Certains croient que l’être humain est venu sur Terre pour apporter son appui à l’humanité et prendre part à un plan plus grand que lui. Ran Kasher vit ce sentiment depuis vingt ans, mais de manière plus prononcée ces dernières années. Sa mission de vie va au-delà du prestige ou de toute raison économique ou matérielle. «Ma mission est d’aider les autres parents, par les informations et les faits que je peux leur fournir, à prendre cette décision essentielle. Je ne suis pas là pour convaincre les gens de me suivre. Ainsi mon livre n’est pas un ouvrage contre la circoncision mais au sujet de la circoncision et de ses effets.»

La vie nous confronte à des choix permanents. Ceux-ci nous permettent de mieux comprendre la loi universelle des causes et des conséquences, la loi des responsabilités. Décider et faire des choix est un passage obligé de l’être humain. «Pour mes deux garçons aînés, mon épouse et moi avons agi en mode automatique, avec cette idée: un enfant juif ‹doit être circoncis›. Heureusement nos trois autres garçons sont restés ‹complets›, par choix cette fois. Lorsque vous prenez cette décision pour votre enfant, il est nécessaire de distinguer les aspects rationnels et les aspects émotionnels, d’autant plus que votre enfant, lui, est totalement impuissant face à cet acte. Circoncire ou ne pas circoncire est donc un choix à faire suite à une vraie et profonde réflexion, menée en connaissance de cause et non pas à la légère.»

Une obligation centrale

La circoncision est une marque physique de la foi juive qui symbolise le lien spirituel avec Dieu: «J’établirai mon alliance entre moi et toi, et tes descendants après toi, selon leurs générations: ce sera une alliance perpétuelle, en vertu de laquelle je serai ton Dieu et celui de ta postérité après toi. (…) C’est ici mon alliance, que vous garderez entre moi et vous, et ta postérité après toi : tout mâle parmi vous sera circoncis. Vous vous circoncirez ; et ce sera un signe d’alliance entre moi et vous» (Gn 17,7 et 17,10-11: Bible Segond).

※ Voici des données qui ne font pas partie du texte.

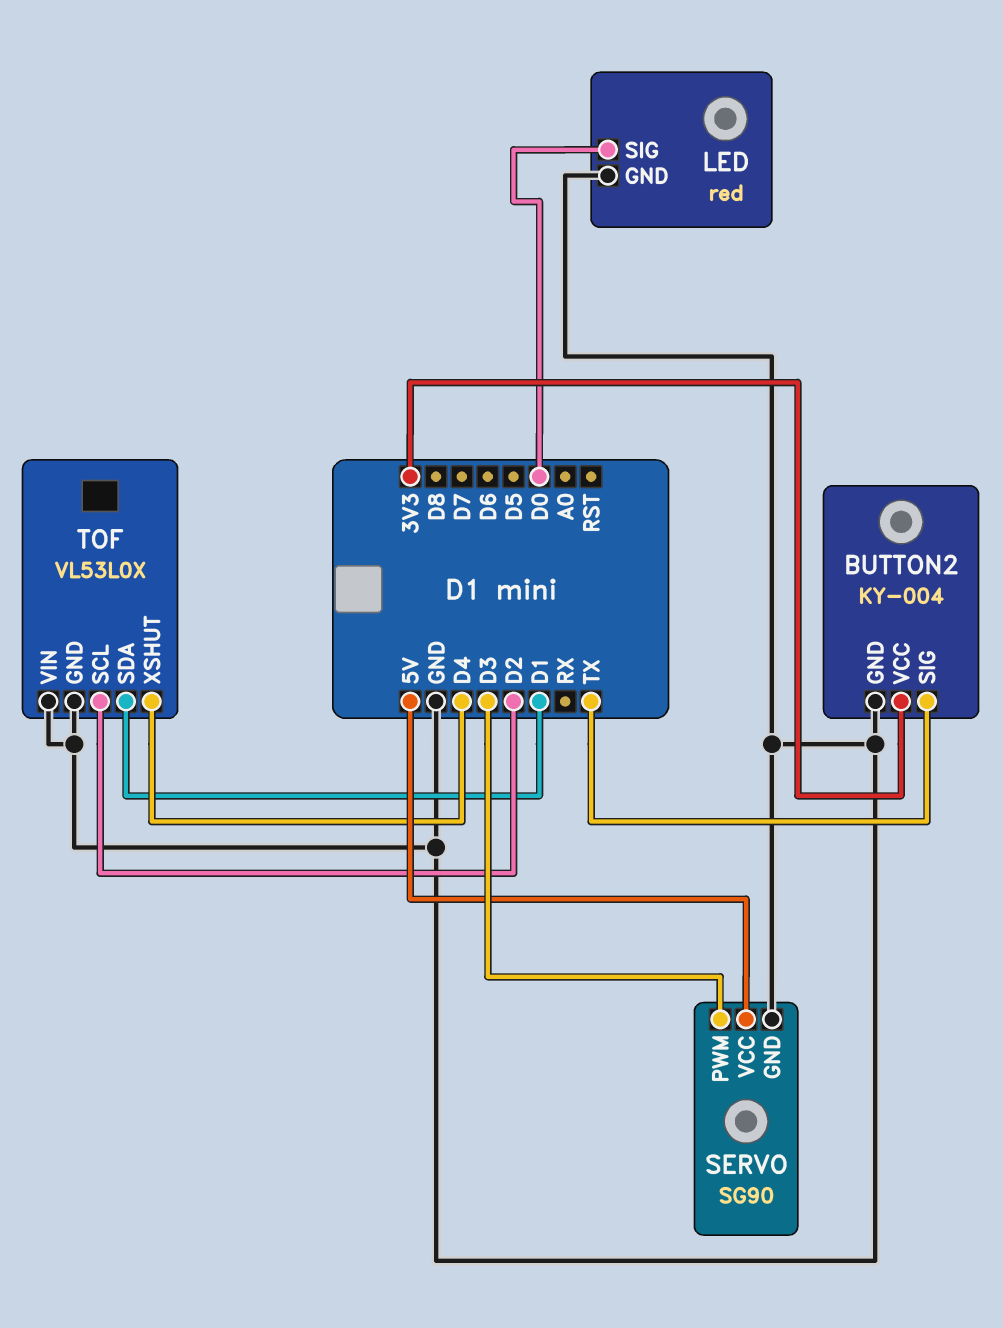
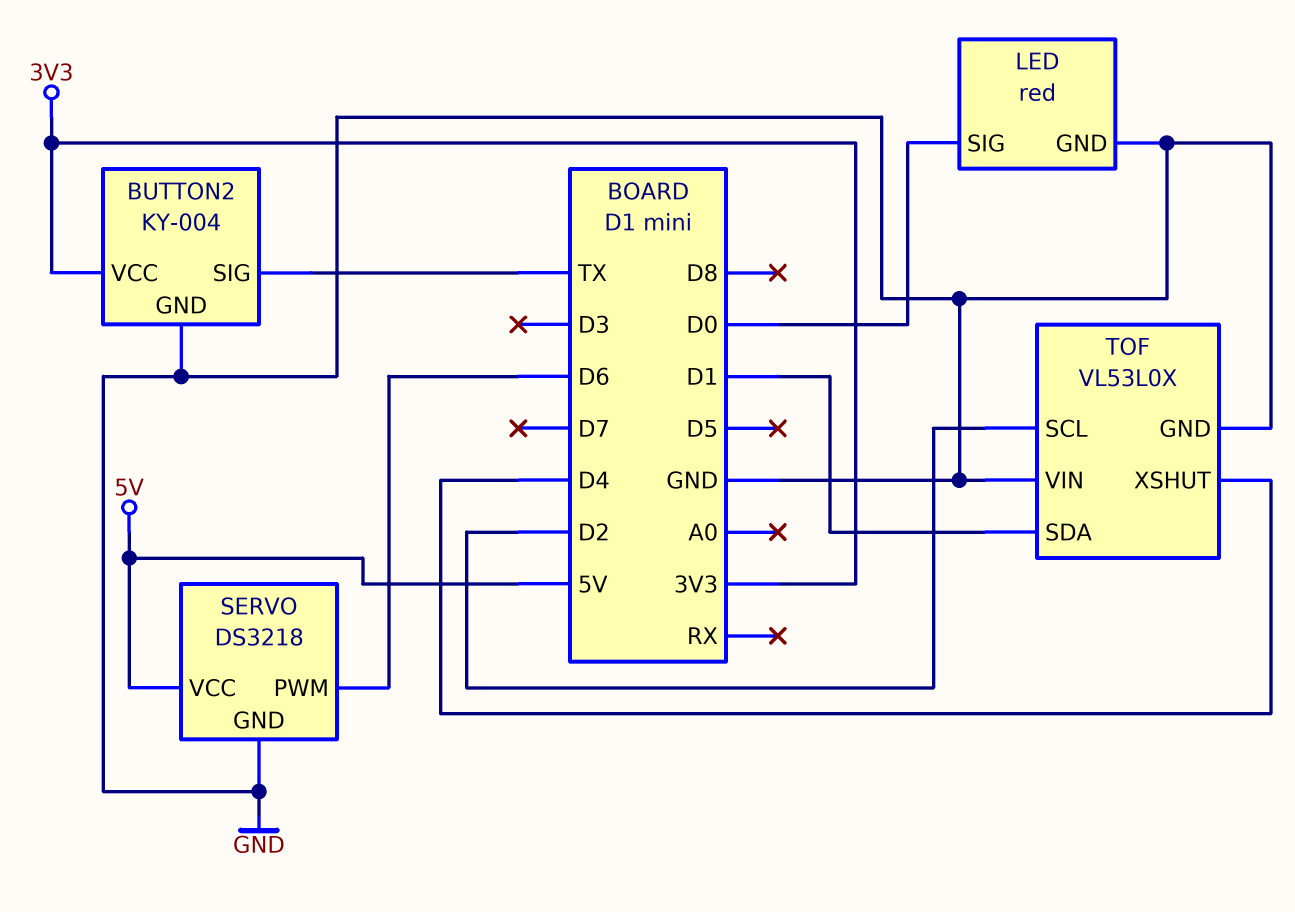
SERVO: SG90 -> DS3218
SERVO pin PWM: D3 -> D6

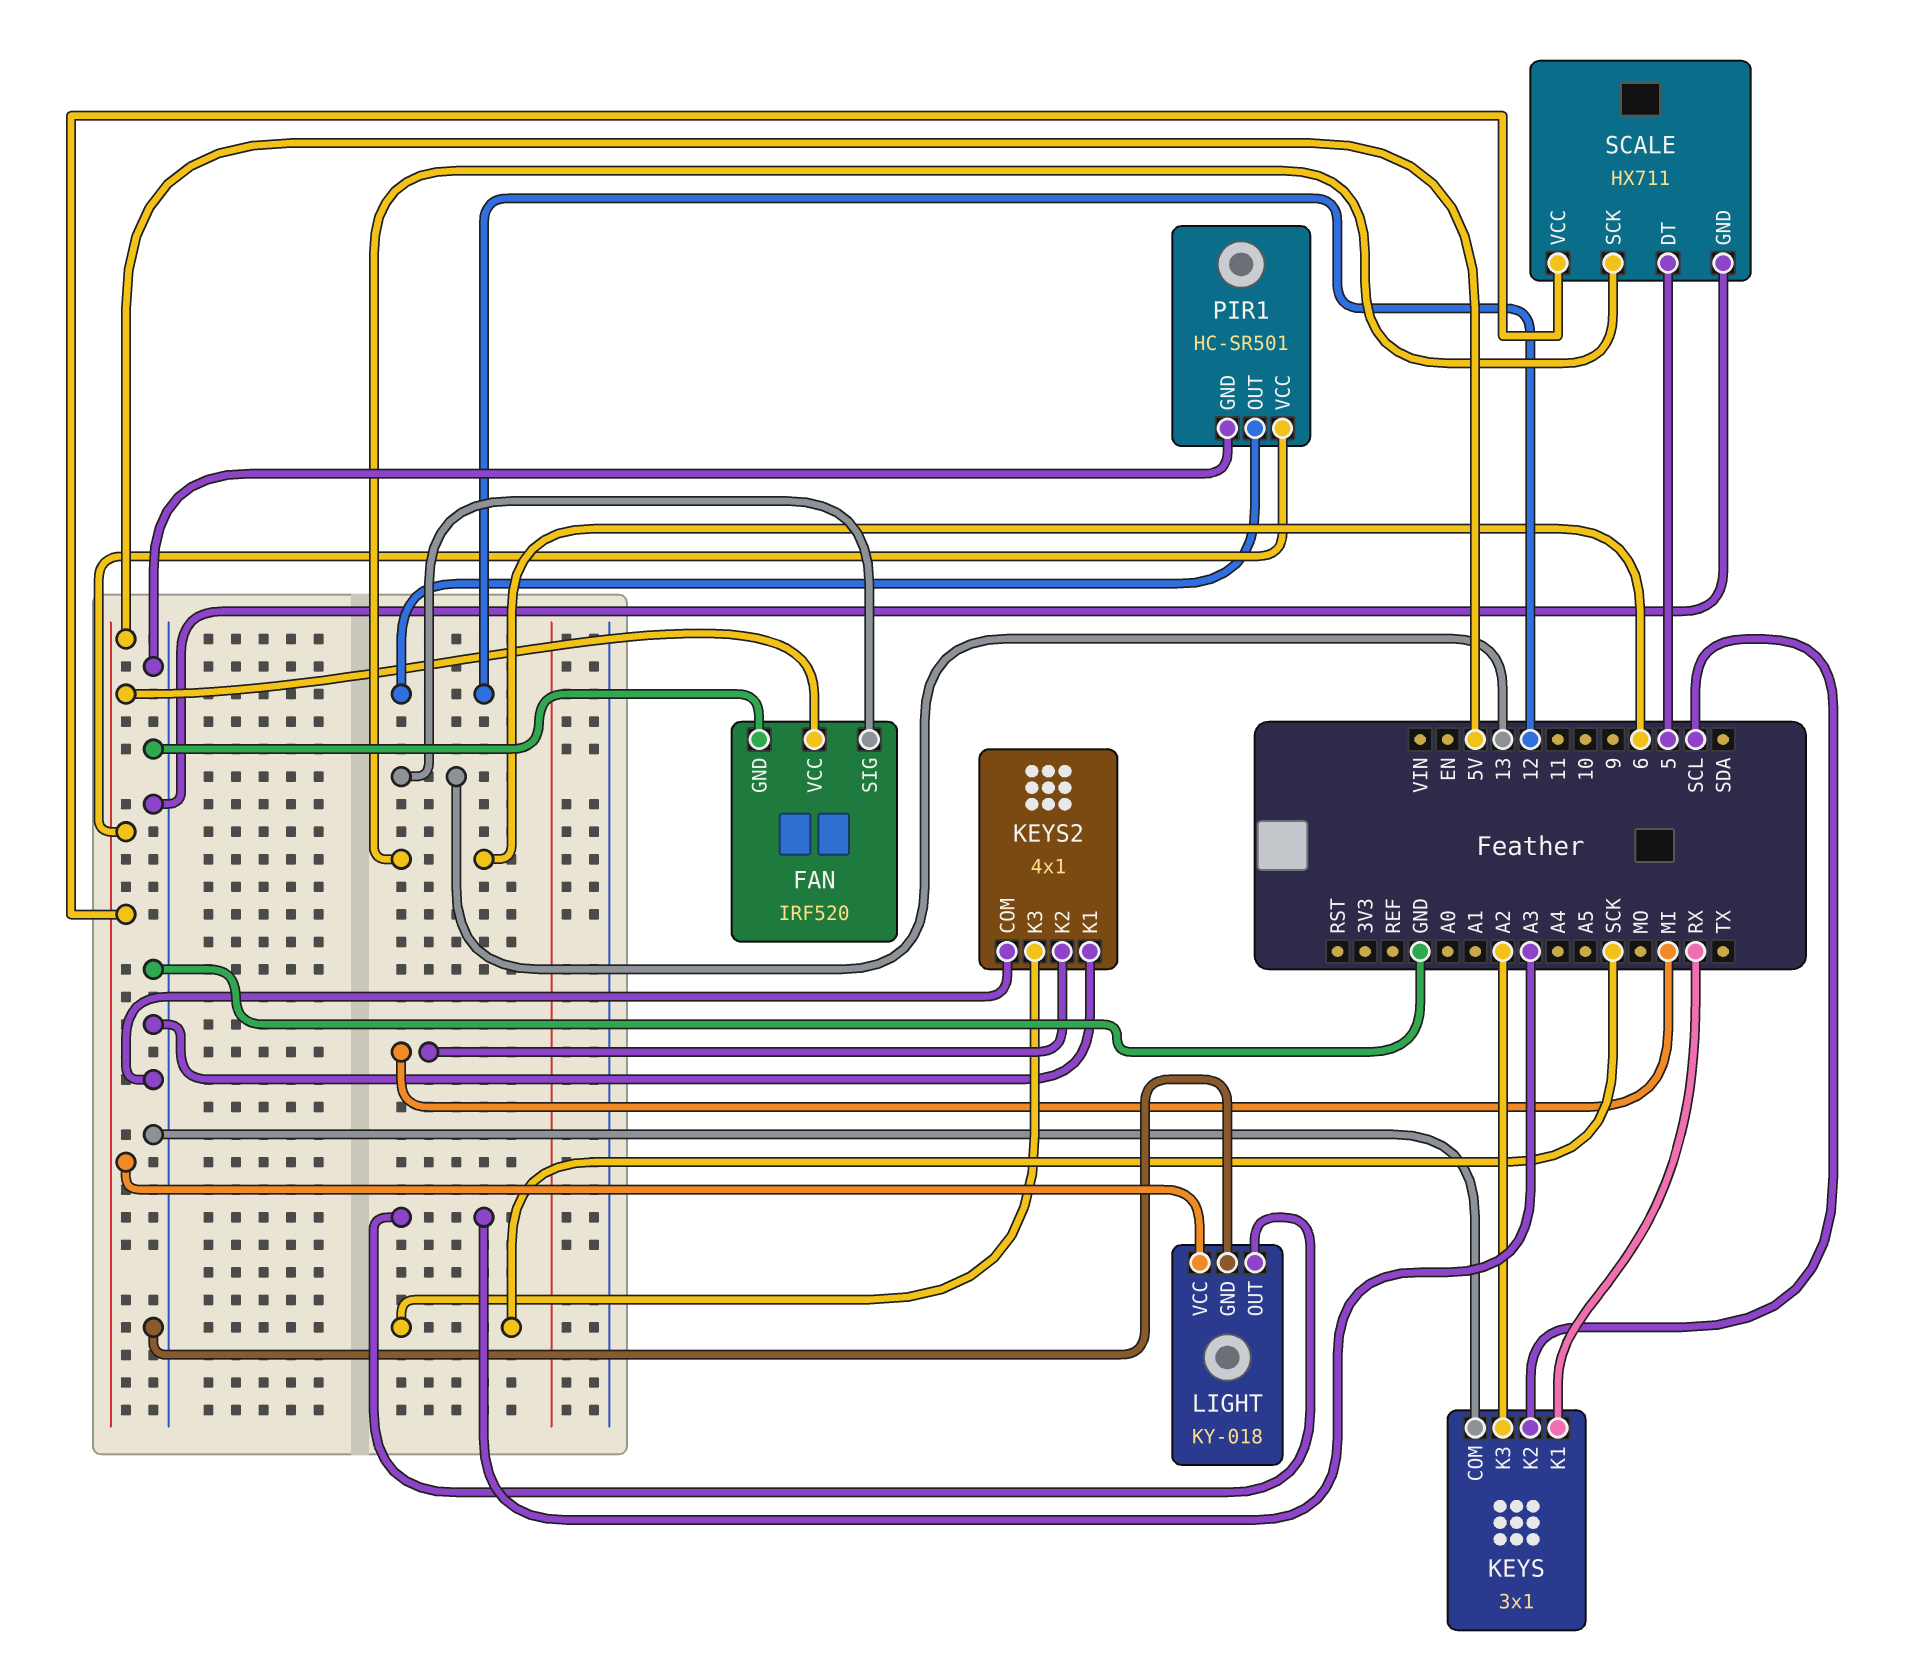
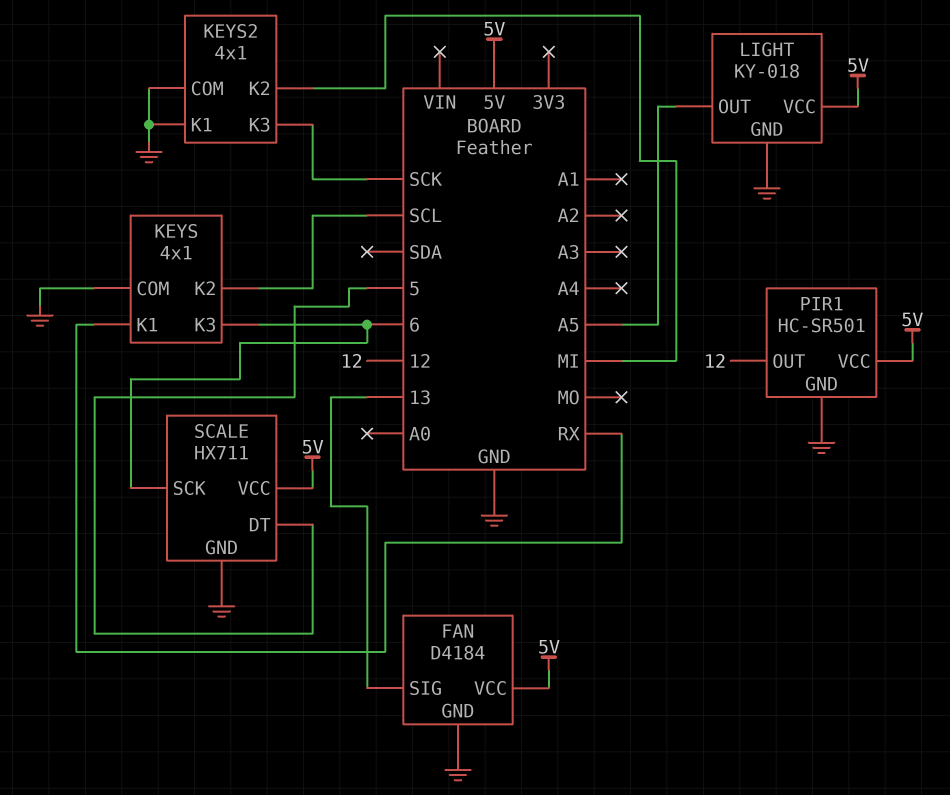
FAN: IRF520 -> D4184
KEYS: 3x1 -> 4x1
KEYS pin K3: A2 -> 6
LIGHT pin OUT: A3 -> A5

Cette mitzvah de la Brit Mila (alliance par la circoncision) est considérée comme la plus centrale et la plus importante des pratiques accomplies par le peuple juif, avant même celle du shabbat. Elle est intimement liée au concept d’identité juive. C’est un rappel constant de ce que la mission juive implique et c’est peut-être pour cette raison que, tout au long de l’histoire, les juifs ont été prêts à faire d’incroyables sacrifices pour la maintenir, jusqu’à risquer leur vie (comme à l’époque d’Antioche). Selon le midrash (un commentaire rabbinique de la Bible), la Brit Mila protège la personne circoncise de la descente aux enfers. Il s’agit donc d’une célébration joyeuse, qui symbolise une base fondamentale du judaïsme.

[1] Ran Kasher, Mila. Une seconde réflexion sur la Brit-Mila, kibboutz Kfar Giladi (Israël), beofen-tv 2017, 580 p.
[2] Des avantages médicaux liés à la circoncision sont toutefois identifiés par une étude de la Société canadienne de pédiatrie publiée en 2015. (n.d.l.r.)
[3] Cf. en français, Simon Claude Mimouni, La circoncision dans le monde judéen aux époques grecques et romaine. Histoire d’un conflit interne au judaisme, Paris-Louvain, Peeters 2007, 388 p.
[4] Le projet a été momentanément retiré. L'Église catholique du pays s'est positionnée contre. (n.d.l.r.)